The video is nothing unusual. Running around in the woods. Creepy old people. A boy being guided behind a red curtain was meant to symbolize a vagina for whatever reason. I guess he is choosing the primal reality of vaginas over the meaningless abstraction of the titular philosopher. This was an early taste of extreme metal for many of us tender young boys.
Fun Death fact: These lyrics:
Ideas that fall under shadows of theories that stand tall
Thoughts that grow narrow upon being verbally released
Your mind is not your own,
What sounds more mentally stimulating is how you make your choice
were not translated from Armenian into English, as most assume, but were originally written this way by a native English speaker.
Anthrax: Indians
Most of Anthrax played their most prominent role in Headbanger’s Ball by providing the crushing SOD riffs that provided the soundtrack for the show at its peak. But, rightly or wrongly, Anthrax was the band that found some measure of mainstream success and got to make videos like this one. It’s just a live performance video, but it is a really well executed one that must have sold a lot of Anthrax tickets because this looks like an insanely fun show.
Trigger warning! Cultural appropriation! A somewhat common lyrical theme for the metal of the day was “the genocide of Native Americans was bad.” Anthrax thought so and paid tribute with a war dance breakdown meant to incite indigenously themed moshing as Joey ran around in a headdress. ‘Twas all in good fun, and this song produced the immortal line, “we’re ‘dissin’ them, on reservations.”
Anthrax fun fact: Dan Spitz left Anthrax to become a watchmaker, hoping for persistence of paycheck.
Numero Uno – Suicidal Tendencies: Trip At The Brain
I’m the only one with the balls to say it, but Suicidal Tendencies ruled. Were they punk? Metal? Crossover? Skaters? Gangbangers? It was hard to say and for this, purists of all sorts have unfairly maligned them. The important thing was that the name of the band alone was enough to concern your parents and they were banned from performing in Los Angeles for years. The thrash is good. The hardcore breakdown crushes. Rocky’s solos shred. Mike even pulls off one of the rarest feats in music, by rapping over heavy music in a way that is… good. Really, try to find a better example of rap over metal. Because you won’t. The only one that is equal is the Lil John song where he raps over Slayer about overreacting to his girlfriend being mad at him for getting a ticket for expired registration.

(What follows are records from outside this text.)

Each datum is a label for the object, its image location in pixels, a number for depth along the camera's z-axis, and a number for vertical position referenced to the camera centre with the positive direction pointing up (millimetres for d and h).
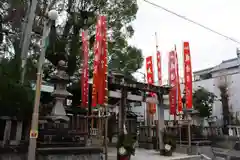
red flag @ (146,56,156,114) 14490 +3435
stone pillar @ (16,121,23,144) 6887 -226
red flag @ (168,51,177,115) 12567 +2393
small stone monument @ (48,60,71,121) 8242 +1272
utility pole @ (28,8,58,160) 5480 +824
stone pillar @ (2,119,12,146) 6612 -223
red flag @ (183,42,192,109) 12438 +2777
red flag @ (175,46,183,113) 13012 +1484
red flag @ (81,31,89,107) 11010 +2189
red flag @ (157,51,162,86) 14197 +3553
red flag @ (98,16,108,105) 8086 +1961
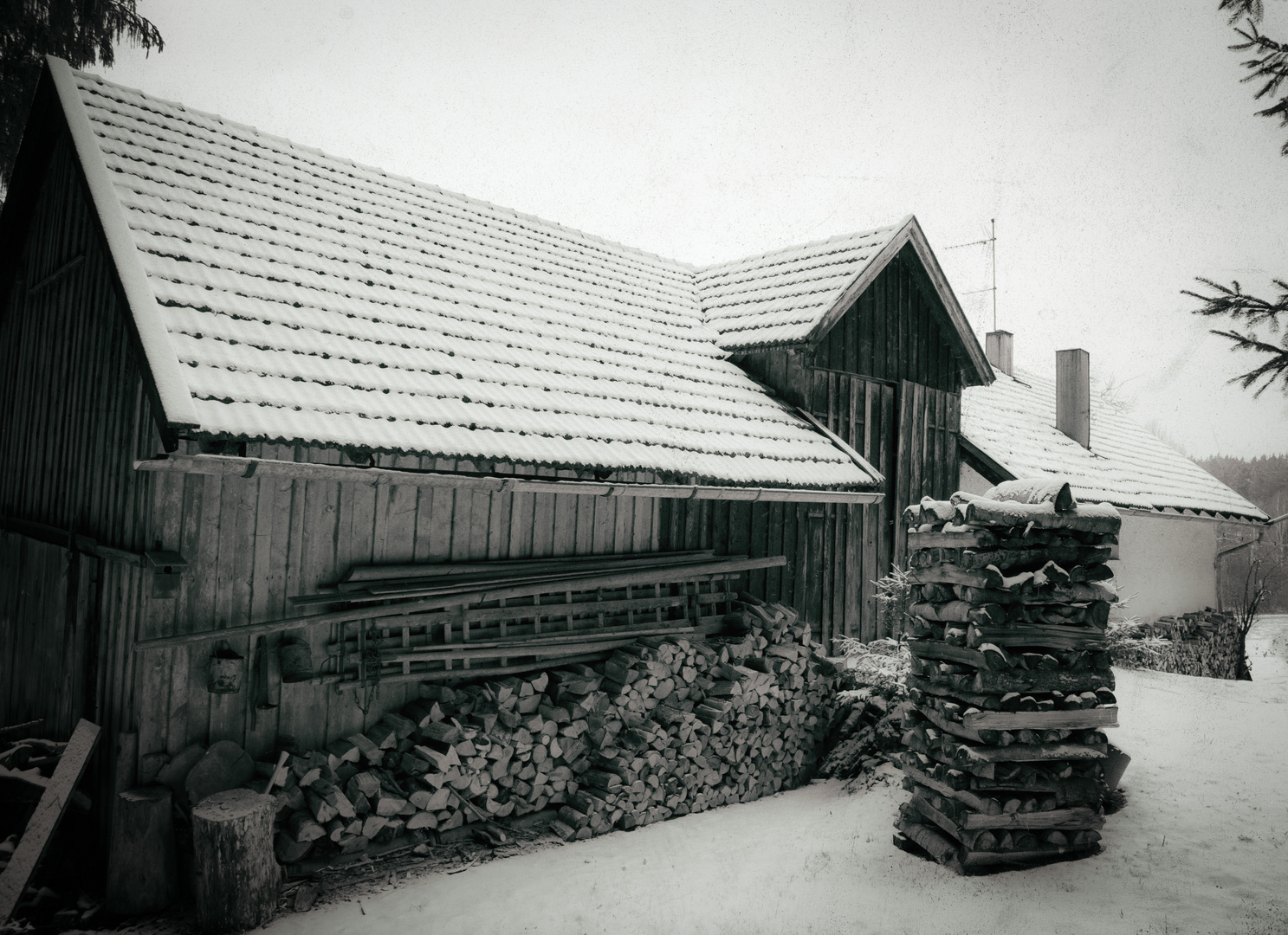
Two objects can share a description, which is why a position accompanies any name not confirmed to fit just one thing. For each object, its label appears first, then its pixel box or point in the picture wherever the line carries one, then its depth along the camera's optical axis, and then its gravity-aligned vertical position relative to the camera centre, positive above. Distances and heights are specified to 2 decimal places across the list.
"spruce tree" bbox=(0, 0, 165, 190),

This is also the pinnacle of what music videos used to be. There is this kind of vague intellectual content that you couldn’t quite grasp as a fifteen-year-old, with Mike roaming about his subconscious. A one liner ham fists you over the head: “There’s nothing wrong with THIS brain.” We have the singer as a protagonist, breaking free of institutional authority. John Cusack appears as an army recruiter. Organized religion is slapped about. The band plays atop a giant brain. And it’s all done in a zany style, from the novelty store jumping teeth to the woman with the cookie sheet full of brains. This is a perfect example of the form.
Suicidal Fact: Hank Williams III has cited Suicidal Tendencies as a major influence. Also, whenever I see someone wearing ST gear these days, it’s some dude my age who I think would be willing to hang out with sixteen-year-olds, but they should probably stay away from him. Also, one time I played poker with this guy who said he was Mike Muir’s roommate at The Hustler Club.